None of this could have happened without CGI. The Avengers brims with so many mutants, explosions and flying ships that its digital effects seem almost banal compared to what's not digitally produced-human interaction, love, faces-the "real" stuff that helps us care about the movie when we're not amazed by its effects. I call it the Avatar effect, although The Avengers has less computerized hocus-pocus and a more meaningful plot and dialogue than James Cameron's love letter to computer graphics.
There were high expectations. The build-up leading to this Justice League-style brouhaha consisted of Iron Man, Iron Man 2, The Incredible Hulk, Thor and Captain America-the clash of the comic book titans. Like last summer's Harry Potter and the Deathly Hallows: Part 2, The Avengers was a culmination of many things and many people, and it could not afford to fail. Instead, it soars. It gave me more than just the regular superhero-geek satisfaction. It was the warm feeling of good in the form of ass-kicking awesomeness triumphing over evil.
The premise of The Avengers is simple. It's a movie that brings together the various superheroes whose stories have been brought to the big screen by Marvel over the past years, the same way The Avengers comic book brought together all the Marvel superheroes in the 1960s. S.H.I.E.L.D., the most powerful covert peacekeeping organization on Earth, has employed a team of talented fighters to serve and protect the human race against villains. This was leader Nick Fury's (Samuel L. Jackson) dream until a blue glowing cube landed on Earth via a blue, glowing portal. All you need to know about the "Tesseract"-essentially a McGuffin that borrows its name from Madeleine L'Engle's A Wrinkle in Time-is that it's really important and everyone wants it.

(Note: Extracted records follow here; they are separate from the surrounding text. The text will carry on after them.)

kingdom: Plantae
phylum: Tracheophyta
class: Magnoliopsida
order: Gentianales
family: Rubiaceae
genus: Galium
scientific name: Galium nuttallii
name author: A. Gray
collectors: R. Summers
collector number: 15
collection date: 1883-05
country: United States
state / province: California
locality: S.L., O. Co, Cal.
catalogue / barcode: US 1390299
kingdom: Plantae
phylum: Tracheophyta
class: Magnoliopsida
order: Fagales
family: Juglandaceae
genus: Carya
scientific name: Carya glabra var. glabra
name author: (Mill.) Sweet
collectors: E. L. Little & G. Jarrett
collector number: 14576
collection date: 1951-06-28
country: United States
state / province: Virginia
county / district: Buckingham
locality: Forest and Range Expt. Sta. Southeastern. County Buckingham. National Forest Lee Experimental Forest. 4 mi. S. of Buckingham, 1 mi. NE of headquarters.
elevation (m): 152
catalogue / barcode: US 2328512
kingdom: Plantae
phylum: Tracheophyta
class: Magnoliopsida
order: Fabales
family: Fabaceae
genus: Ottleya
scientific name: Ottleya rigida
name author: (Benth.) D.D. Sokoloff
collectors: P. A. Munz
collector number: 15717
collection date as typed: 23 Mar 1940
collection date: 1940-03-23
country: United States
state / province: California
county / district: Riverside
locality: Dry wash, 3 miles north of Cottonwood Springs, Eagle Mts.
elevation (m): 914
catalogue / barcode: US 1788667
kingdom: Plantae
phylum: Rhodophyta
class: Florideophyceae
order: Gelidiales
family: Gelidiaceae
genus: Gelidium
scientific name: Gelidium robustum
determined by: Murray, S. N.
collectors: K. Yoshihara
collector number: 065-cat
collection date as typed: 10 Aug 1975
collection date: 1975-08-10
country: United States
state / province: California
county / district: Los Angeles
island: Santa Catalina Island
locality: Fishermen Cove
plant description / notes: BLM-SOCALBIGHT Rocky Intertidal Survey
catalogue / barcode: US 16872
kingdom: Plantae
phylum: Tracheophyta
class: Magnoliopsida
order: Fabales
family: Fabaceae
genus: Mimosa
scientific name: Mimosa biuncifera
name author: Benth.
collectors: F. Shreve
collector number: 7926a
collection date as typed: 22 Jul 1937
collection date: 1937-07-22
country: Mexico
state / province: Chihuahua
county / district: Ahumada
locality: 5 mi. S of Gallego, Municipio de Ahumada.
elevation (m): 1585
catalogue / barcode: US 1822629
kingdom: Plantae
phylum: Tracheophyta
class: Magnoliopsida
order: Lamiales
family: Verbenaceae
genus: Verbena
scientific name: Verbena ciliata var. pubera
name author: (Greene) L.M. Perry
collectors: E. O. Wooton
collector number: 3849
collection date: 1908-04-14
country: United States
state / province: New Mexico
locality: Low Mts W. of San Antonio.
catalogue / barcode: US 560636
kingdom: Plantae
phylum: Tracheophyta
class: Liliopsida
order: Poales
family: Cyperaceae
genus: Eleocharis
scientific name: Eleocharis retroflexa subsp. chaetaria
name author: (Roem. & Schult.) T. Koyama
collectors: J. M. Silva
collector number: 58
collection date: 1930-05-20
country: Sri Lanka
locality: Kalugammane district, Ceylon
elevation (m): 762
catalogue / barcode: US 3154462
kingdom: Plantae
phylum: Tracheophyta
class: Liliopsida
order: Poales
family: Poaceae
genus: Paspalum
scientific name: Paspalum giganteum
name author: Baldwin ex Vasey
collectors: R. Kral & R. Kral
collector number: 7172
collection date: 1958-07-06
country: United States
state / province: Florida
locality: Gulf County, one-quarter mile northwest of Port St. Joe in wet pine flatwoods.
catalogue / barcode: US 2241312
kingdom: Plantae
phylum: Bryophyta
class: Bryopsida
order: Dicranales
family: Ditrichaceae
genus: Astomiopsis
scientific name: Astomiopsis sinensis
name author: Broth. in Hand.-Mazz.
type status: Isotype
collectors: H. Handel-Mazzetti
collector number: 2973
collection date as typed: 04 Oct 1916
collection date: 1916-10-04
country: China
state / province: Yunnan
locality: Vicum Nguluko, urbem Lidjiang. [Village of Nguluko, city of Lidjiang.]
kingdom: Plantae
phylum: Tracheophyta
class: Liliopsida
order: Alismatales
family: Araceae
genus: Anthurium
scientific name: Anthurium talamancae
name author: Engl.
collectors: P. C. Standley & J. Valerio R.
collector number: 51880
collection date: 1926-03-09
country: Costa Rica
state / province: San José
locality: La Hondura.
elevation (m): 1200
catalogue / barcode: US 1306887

The suspense comes from the clash between the good guys, while the sole villain, a wily magician named Loki (Tom Hiddleston), does what he can with his screen time. Whedon's genius lies in giving each male lead the time he needs as a full-fledged character without going over the three-hour mark. Each superhero's backstory is complex and important to the plot without punishing the viewer for not seeing the previous Marvel movies.
An example: "Volatile, self-obsessed, and doesn't play well with others" is the self-ascribed personality profile of Robert Downey Jr.'s Iron Man, a cynic with a suit of steel and a heart of gold (Or is that just a reactor core?). Iron Man, also known as the billionaire weapons inventor Tony Stark, cares more about buying the world than saving it, so his transformation from narcissist to hero is a joy to watch. If you remember the mediocre Iron Man 2, then you'll note that he's gone a long way from drunkenly urinating inside his suit.
Mark Ruffalo shines as Bruce Banner, the sensitive outcast scientist with a dark, green secret. He's better than Eric Bana and Edward Norton as the Hulk, and Marvel would do well to keep him on board for future Hulk films. And, like almost every male protagonist in the film, Banner has a bit of sexual tension with the Black Widow (Scarlett Johansson).
Johansson's Widow isn't merely a femme fatale but an emotional force in the film. She should have fallen for the burly Captain America (Chris Evans), but instead remains romantically attached to Hawkeye (Jeremy Renner)-the only character without a tie-in movie. Then there's Thor (Chris Hemsworth), the demigod from Norse mythology and Loki's older brother. He's pretty.
Canadian actress Colbie Smulders (How I Met Your Mother) landed a great role as Maria Hill, Fury's right- hand woman. Clark Gregg reprises his role as Agent Phil Coulson, Fury's right hand man. S.H.I.E.L.D. would have been a typical bore, however, if not for its impressive method of travel: an aircraft carrier that flies.
All that needs to be said about what actually happens: Loki obtains the Tesseract to create a portal with which to unleash aliens to take over the world, and the Avengers try to stop him via lots of epic battles. The action of the film must be lauded. Behind the computerized gloss of every scene is a creative imagination that redeems the superhero movie as a genre. This isn't the epic clutter of effects you find in Transformers, but well-choreographed flashes of the past and present. Loki, like all supervillains, is soundly defeated. But I'm grateful he was there to help spawn the sequels I'm already eager to watch. Stay until the end of the credits-the actual credits-and you'll see why the next Avengers film might be even bigger and better.

The author is a member of the Class of 2012 and a former editor of the Justice.